I think this is used for ensuring password strength: it has to be at least 10 chars long, with at least 1 digit, at least 1 lowercase letter, and at least 1 uppercase letter.
The most important part of the whole regex is the (?=...) operator, which matches, but does NOT consume the part of the string it matches. Multiple (?=...) next to one another, therefore, acts as an AND operator.
(?=.{10,}) matches any sequence of at least 10 chars.
(?=.*\d) matches a single digit that follows anything.
(?=.*[a-z]) matches a lowercase char that follows anything.
(?=.*[A-Z]) matches an uppercase char that follows anything.
So this regex will match any string that has a substring that is at least 10-char long, has at least a digit, a lowercase char, and an uppercase char.
You can see that it sounds more complicated than it should, especially the substring part. Indeed, the .* part right after ^ is not necessary, and we can simplify this as
^(?=.{10,})(?=.*\d)(?=.*[a-z])(?=.*[A-Z]).*$
It's a password strength validation regex as others have said, but that .* at the beginning should not be there.

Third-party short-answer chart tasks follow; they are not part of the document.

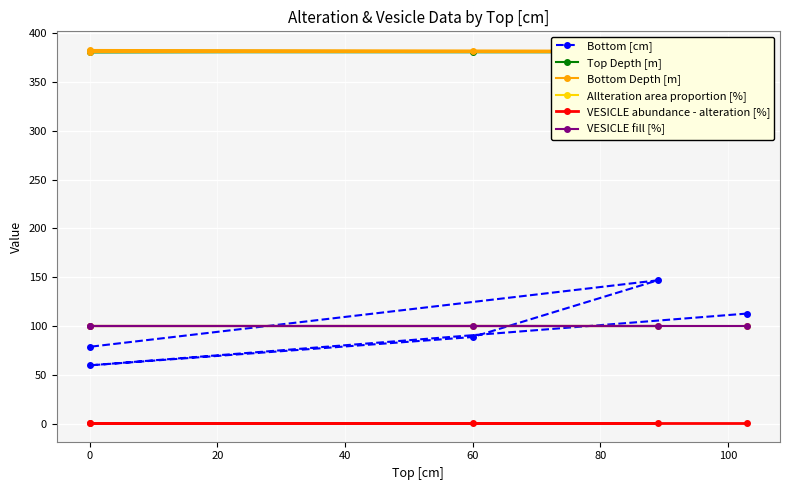

What is the highest value of the VESICLE abundance - alteration [%] series?

1.0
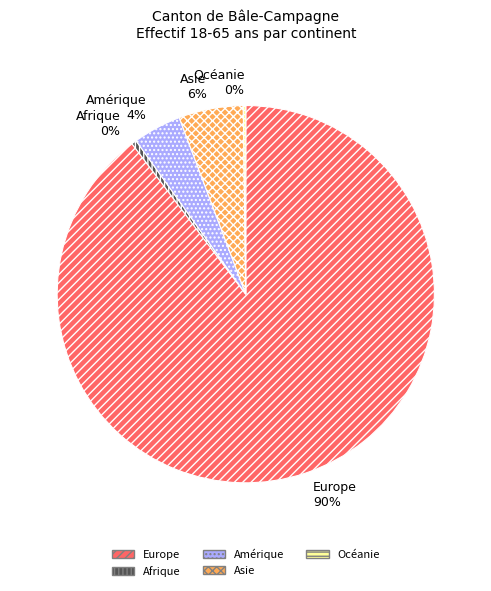

To the nearest percent, what is the average slice percentage?

20%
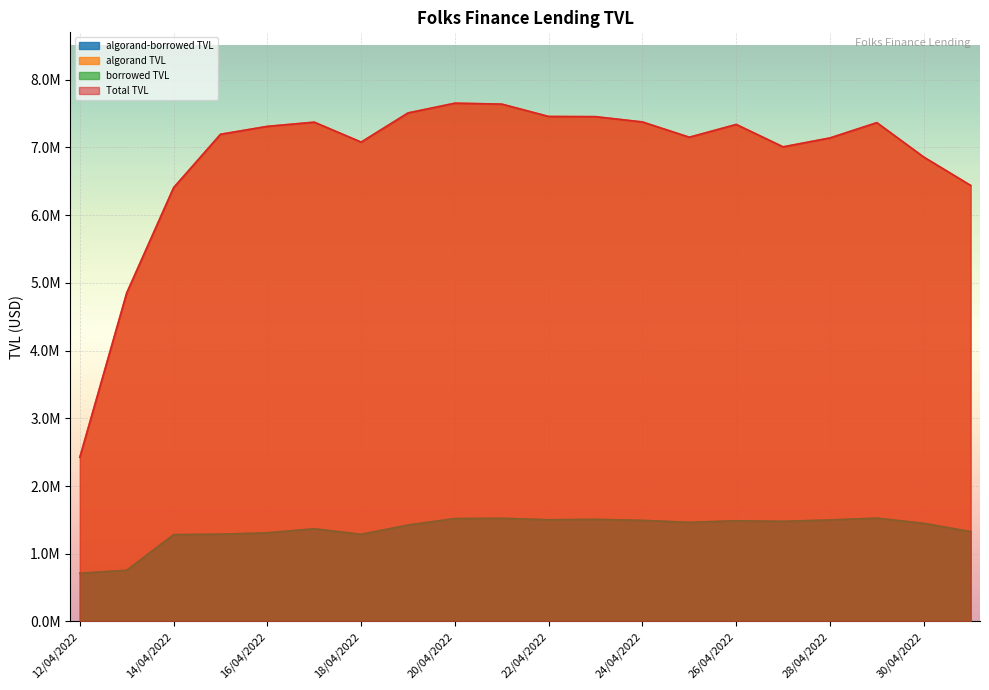

Reading left to right, what are all the values shown in this chart?

algorand-borrowed TVL: 712219.9	756177.5	1282261.5	1288815.8	1309077.0	1369308.4	1286545.5	1424415.8	1519631.7	1523722.8	1501842.8	1507931.0	1493163.8	1463700.3	1487247.0	1478109.9	1499424.5	1526166.5	1449019.9	1327060.8
algorand TVL: 2425180.8	4851357.0	6406185.0	7194421.7	7311399.3	7373370.6	7078895.3	7509731.0	7653771.0	7639854.5	7457345.5	7454495.7	7376372.5	7150898.8	7339803.4	7008836.2	7140413.4	7366246.6	6858131.2	6439114.7
borrowed TVL: 712219.9	756177.5	1282261.5	1288815.8	1309077.0	1369308.4	1286545.5	1424415.8	1519631.7	1523722.8	1501842.8	1507931.0	1493163.8	1463700.3	1487247.0	1478109.9	1499424.5	1526166.5	1449019.9	1327060.8
Total TVL: 2425180.8	4851357.0	6406185.0	7194421.7	7311399.3	7373370.6	7078895.3	7509731.0	7653771.0	7639854.5	7457345.5	7454495.7	7376372.5	7150898.8	7339803.4	7008836.2	7140413.4	7366246.6	6858131.2	6439114.7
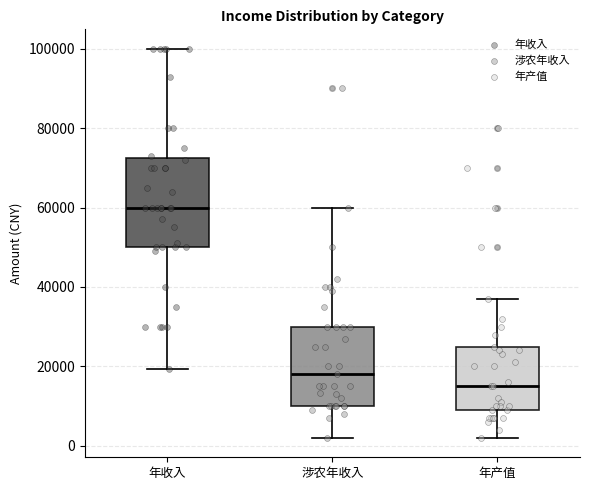

Where does the lower whisker of the box for 年产值 end on the y-axis? The values are not printed on the chart, so give them approximately, as read against the axis.

2000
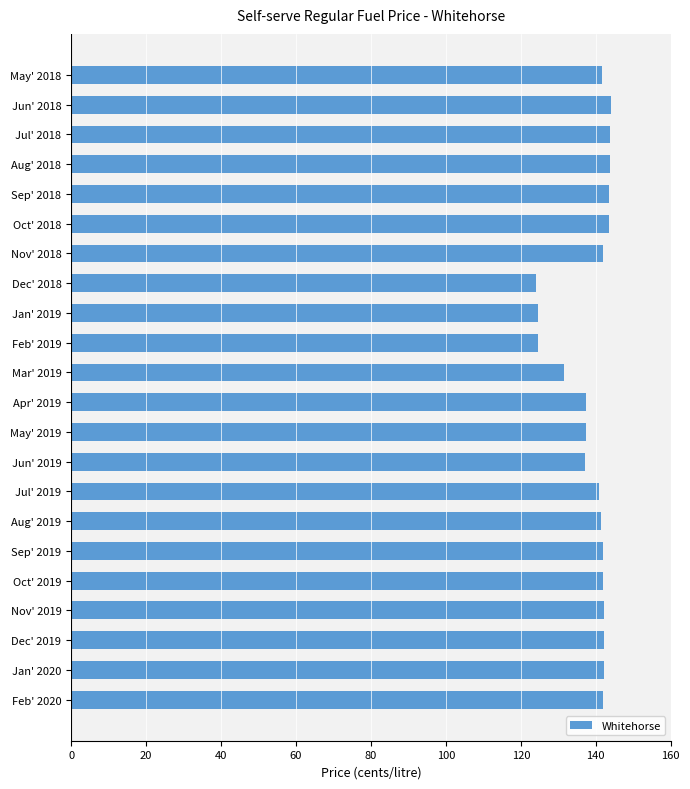

What is the sum of all values?

3053.3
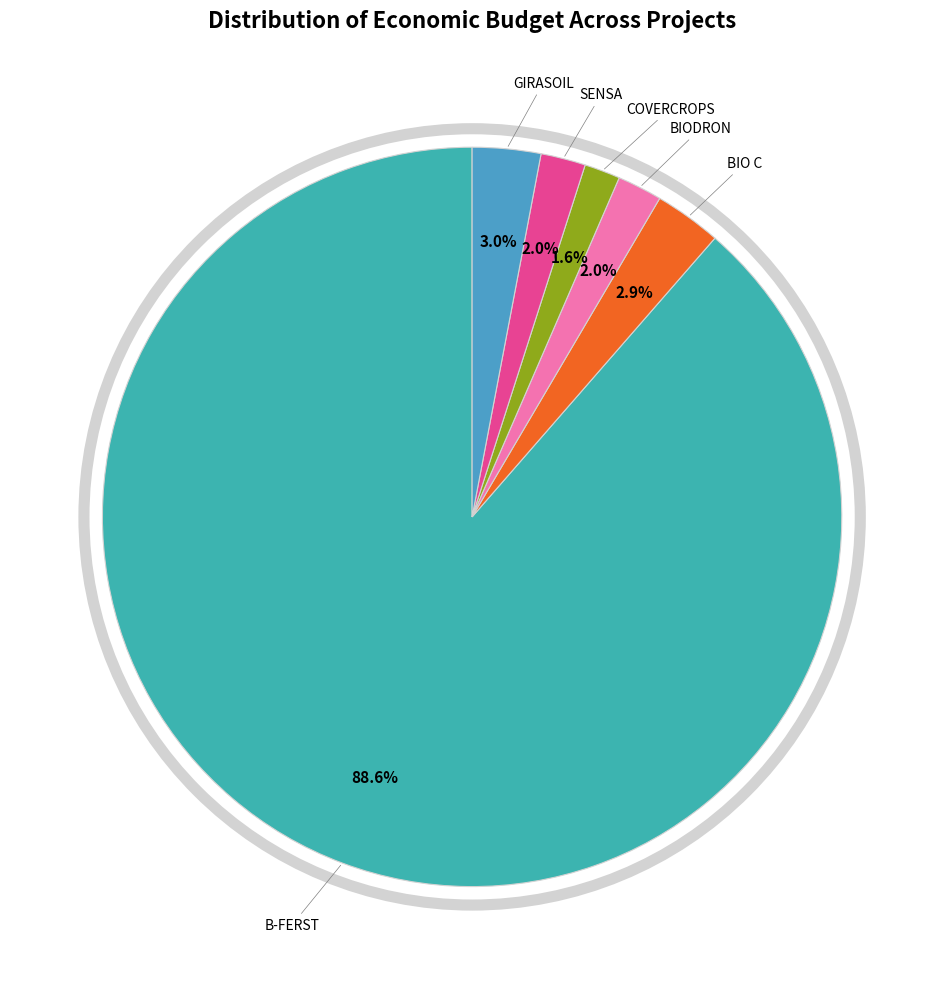

The GIRASOIL slice represents 3% of the pie. True or false?

True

As it is, the .* initially consumes the whole string, then backtracks until it reaches a position where all four lookaheads can match. It works, but why make the regex do so much work if it doesn't have to?
^(?=.{10,})(?=.*\d)(?=.*[a-z])(?=.*[A-Z]).*$
With the leading .* removed, the regex never has to backtrack (unless you count returning to the starting position after a successful lookahead backtracking). As for the .*$ at the end, it might not be necessary, but it does no harm either. I would leave it in, just in case someone tries to use the result of the match for something instead of the original string.
One more point: you could make the regex more concise by removing the first lookahead and putting the .{10,} in place of the .*:
^(?=.*\d)(?=.*[a-z])(?=.*[A-Z]).{10,}$
The reason it's written the way it is, is to work around a long standing bug in Internet Explorer (ref). The bug finally got fixed in IE8 or IE9, but I would leave it the way it is, just in case.